• [Exercise description]:
Reproduce every one of the lines below character for character, in the same order.

• [Supplied material]:
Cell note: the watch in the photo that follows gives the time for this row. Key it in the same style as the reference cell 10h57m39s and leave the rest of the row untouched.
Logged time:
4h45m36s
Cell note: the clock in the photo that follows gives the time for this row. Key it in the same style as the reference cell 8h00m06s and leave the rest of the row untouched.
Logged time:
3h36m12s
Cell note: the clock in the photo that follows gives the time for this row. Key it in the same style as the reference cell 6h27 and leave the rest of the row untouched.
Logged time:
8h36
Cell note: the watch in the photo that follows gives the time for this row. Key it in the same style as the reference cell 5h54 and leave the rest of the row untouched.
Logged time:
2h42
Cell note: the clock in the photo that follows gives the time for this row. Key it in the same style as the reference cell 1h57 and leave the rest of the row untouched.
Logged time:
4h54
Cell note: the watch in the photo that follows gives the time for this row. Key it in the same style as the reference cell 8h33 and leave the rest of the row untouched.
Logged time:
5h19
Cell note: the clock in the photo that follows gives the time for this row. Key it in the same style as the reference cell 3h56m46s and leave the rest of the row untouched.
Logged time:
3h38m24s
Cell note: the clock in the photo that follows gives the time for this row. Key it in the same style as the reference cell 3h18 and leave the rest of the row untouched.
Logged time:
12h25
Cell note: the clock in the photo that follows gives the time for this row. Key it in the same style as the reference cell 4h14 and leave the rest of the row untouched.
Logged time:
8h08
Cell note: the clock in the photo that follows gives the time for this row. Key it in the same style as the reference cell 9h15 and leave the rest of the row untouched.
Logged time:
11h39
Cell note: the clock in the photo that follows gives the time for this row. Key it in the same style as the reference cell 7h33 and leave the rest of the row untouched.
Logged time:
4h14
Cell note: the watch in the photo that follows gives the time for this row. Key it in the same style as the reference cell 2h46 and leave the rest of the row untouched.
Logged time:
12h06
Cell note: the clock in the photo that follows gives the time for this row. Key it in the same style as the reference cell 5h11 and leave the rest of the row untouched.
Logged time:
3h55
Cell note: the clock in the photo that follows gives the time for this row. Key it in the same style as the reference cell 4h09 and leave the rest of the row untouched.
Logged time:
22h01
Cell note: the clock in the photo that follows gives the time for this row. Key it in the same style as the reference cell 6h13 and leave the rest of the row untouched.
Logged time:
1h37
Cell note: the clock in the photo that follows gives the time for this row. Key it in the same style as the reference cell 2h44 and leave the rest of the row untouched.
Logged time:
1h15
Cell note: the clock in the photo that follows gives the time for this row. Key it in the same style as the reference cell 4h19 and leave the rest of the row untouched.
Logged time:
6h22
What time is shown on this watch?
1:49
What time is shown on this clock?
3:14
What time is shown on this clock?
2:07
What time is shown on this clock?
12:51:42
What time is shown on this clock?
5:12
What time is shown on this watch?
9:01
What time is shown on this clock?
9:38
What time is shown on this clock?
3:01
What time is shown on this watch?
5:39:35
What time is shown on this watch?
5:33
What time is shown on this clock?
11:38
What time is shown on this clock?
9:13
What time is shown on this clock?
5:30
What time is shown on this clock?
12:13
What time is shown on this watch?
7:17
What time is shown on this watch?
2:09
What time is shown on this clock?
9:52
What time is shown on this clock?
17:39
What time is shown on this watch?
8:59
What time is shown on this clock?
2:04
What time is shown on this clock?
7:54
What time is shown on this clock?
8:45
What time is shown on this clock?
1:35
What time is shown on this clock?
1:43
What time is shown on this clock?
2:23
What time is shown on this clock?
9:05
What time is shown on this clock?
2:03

• [Result of this exercise]:
Cell note: the watch in the photo that follows gives the time for this row. Key it in the same style as the reference cell 10h57m39s and leave the rest of the row untouched.
Logged time:
4h45m36s
Cell note: the clock in the photo that follows gives the time for this row. Key it in the same style as the reference cell 8h00m06s and leave the rest of the row untouched.
Logged time:
3h36m12s
Cell note: the clock in the photo that follows gives the time for this row. Key it in the same style as the reference cell 6h27 and leave the rest of the row untouched.
Logged time:
8h36
Cell note: the watch in the photo that follows gives the time for this row. Key it in the same style as the reference cell 5h54 and leave the rest of the row untouched.
Logged time:
2h42
Cell note: the clock in the photo that follows gives the time for this row. Key it in the same style as the reference cell 1h57 and leave the rest of the row untouched.
Logged time:
4h54
Cell note: the watch in the photo that follows gives the time for this row. Key it in the same style as the reference cell 8h33 and leave the rest of the row untouched.
Logged time:
5h19
Cell note: the clock in the photo that follows gives the time for this row. Key it in the same style as the reference cell 3h56m46s and leave the rest of the row untouched.
Logged time:
3h38m24s
Cell note: the clock in the photo that follows gives the time for this row. Key it in the same style as the reference cell 3h18 and leave the rest of the row untouched.
Logged time:
12h25
Cell note: the clock in the photo that follows gives the time for this row. Key it in the same style as the reference cell 4h14 and leave the rest of the row untouched.
Logged time:
8h08
Cell note: the clock in the photo that follows gives the time for this row. Key it in the same style as the reference cell 9h15 and leave the rest of the row untouched.
Logged time:
11h39
Cell note: the clock in the photo that follows gives the time for this row. Key it in the same style as the reference cell 7h33 and leave the rest of the row untouched.
Logged time:
4h14
Cell note: the watch in the photo that follows gives the time for this row. Key it in the same style as the reference cell 2h46 and leave the rest of the row untouched.
Logged time:
12h06
Cell note: the clock in the photo that follows gives the time for this row. Key it in the same style as the reference cell 5h11 and leave the rest of the row untouched.
Logged time:
3h55
Cell note: the clock in the photo that follows gives the time for this row. Key it in the same style as the reference cell 4h09 and leave the rest of the row untouched.
Logged time:
22h01
Cell note: the clock in the photo that follows gives the time for this row. Key it in the same style as the reference cell 6h13 and leave the rest of the row untouched.
Logged time:
1h37
Cell note: the clock in the photo that follows gives the time for this row. Key it in the same style as the reference cell 2h44 and leave the rest of the row untouched.
Logged time:
1h15
Cell note: the clock in the photo that follows gives the time for this row. Key it in the same style as the reference cell 4h19 and leave the rest of the row untouched.
Logged time:
6h22
What time is shown on this watch?
1:49
What time is shown on this clock?
3:14
What time is shown on this clock?
2:07
What time is shown on this clock?
12:51:42
What time is shown on this clock?
5:12
What time is shown on this watch?
9:01
What time is shown on this clock?
9:38
What time is shown on this clock?
3:01
What time is shown on this watch?
5:39:35
What time is shown on this watch?
5:33
What time is shown on this clock?
11:38
What time is shown on this clock?
9:13
What time is shown on this clock?
5:30
What time is shown on this clock?
12:13
What time is shown on this watch?
7:17
What time is shown on this watch?
2:09
What time is shown on this clock?
9:52
What time is shown on this clock?
17:39
What time is shown on this watch?
8:59
What time is shown on this clock?
2:04
What time is shown on this clock?
7:54
What time is shown on this clock?
8:45
What time is shown on this clock?
1:35
What time is shown on this clock?
1:43
What time is shown on this clock?
2:23
What time is shown on this clock?
9:05
What time is shown on this clock?
2:03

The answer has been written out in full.